Now that you have grown that beard or moustache for Movember, take the advice of a couple of barbers on how to keep it smart throughout Decembeard. Because, as any hipster will tell you, there’s more to having a beard or moustache than simply not shaving.
While some men are skilled in pogonotrophy – the art of cultivating facial hair – others will turn to their barber for help. And as this 17th century print of a fashionable Frenchman having his moustache trimmed by an equally stylish barber shows, it’s by no means a modern phenomenon.
The etching is by Abraham Bosse, a French Hugenot engraver known for his highly detailed interiors of Parisian life. It is part of a series – Les Metiers – depicting seven popular trades, including a surgeon letting blood (la saignee) and a someone administering an enema (le clystere). It’s not unusual to find barbers and surgeons in close association. They have a long history as barber-surgeons, which is probably why the Wellcome Library has so much material on barbers.
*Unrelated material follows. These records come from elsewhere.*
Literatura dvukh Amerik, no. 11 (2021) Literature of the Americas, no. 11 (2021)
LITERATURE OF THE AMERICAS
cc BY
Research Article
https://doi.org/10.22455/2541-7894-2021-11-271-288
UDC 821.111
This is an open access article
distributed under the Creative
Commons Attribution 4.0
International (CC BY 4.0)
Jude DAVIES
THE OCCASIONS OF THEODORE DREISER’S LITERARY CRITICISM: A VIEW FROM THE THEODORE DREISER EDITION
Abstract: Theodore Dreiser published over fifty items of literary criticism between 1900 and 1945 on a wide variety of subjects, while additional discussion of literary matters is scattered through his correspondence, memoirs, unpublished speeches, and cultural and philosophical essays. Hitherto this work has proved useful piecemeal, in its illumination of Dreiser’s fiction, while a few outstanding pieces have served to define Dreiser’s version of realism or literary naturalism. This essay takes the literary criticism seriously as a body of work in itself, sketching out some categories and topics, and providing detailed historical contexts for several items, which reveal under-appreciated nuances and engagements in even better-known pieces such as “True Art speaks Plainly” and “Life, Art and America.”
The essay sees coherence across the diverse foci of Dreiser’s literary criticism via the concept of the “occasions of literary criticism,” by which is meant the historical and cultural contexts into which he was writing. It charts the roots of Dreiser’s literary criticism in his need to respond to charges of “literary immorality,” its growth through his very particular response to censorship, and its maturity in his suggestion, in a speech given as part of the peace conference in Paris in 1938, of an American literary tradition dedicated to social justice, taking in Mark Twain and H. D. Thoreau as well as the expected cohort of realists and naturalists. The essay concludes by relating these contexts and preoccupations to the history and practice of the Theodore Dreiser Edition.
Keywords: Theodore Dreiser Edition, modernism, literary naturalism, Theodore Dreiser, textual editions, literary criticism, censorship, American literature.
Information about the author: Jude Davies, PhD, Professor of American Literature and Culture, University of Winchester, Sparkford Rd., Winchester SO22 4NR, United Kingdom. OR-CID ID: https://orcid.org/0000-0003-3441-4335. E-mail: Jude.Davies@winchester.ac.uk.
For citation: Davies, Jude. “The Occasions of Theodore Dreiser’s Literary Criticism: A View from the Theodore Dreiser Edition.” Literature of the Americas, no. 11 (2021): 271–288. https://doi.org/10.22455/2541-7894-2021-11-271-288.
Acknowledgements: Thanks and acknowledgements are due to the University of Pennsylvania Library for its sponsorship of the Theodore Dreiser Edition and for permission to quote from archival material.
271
Perhaps because his father had been a tailor, Bosse paid particular attention to details of clothing and fashion. The poem beneath the print expresses the importance of keeping up with the fashion in facial hair as well as dress:
“Those who strive with might and main
To be bang up to date
And wear a stylish beard
I will not underrate
By contrast I imagine
They should be praised on high
For keeping up appearances
And always looking spry
If head remains unwashed
And hair is not just so
With drooping tache withal
The girls won’t want to know
On no account must you neglect
To use the barber’s art
For nature needs improving
So we can all be smart”
[Thanks to Dr Richard Aspin for the wonderful translation.]
It makes sense for a barber to display his skills on himself in order to attract the best customers. But the rather dismissive verse accompanying the well-groomed barber in this 19th century print suggests that looking the part doesn’t always impress:
“You smell of Pomatum & Lavender-water
Your hair & moustache with bear’s-grease do shine
But my handsome young swell just mind what you’re arter
For I won’t have a Barber for my Valantine.”
According to New Views on Baldness: being a treatise on the hair and skin, the original “pomatum” was invented by Dr Fontaine around 1710. It is made by suspending an apple studded with cloves and other spices in the open air for 4 days, then “pour melted lard upon it and let it stand for fourteen days; remelt the whole; strain and you have the pure pomatum”.
Should you wish to try pomatum for yourself, the book offers some more ‘refined’ recipes for pomatums, pomades and other unguents. There’s even a recipe for “the original and genuine bears’-grease” to revive that “drooping ‘tache”. Let us know if they work.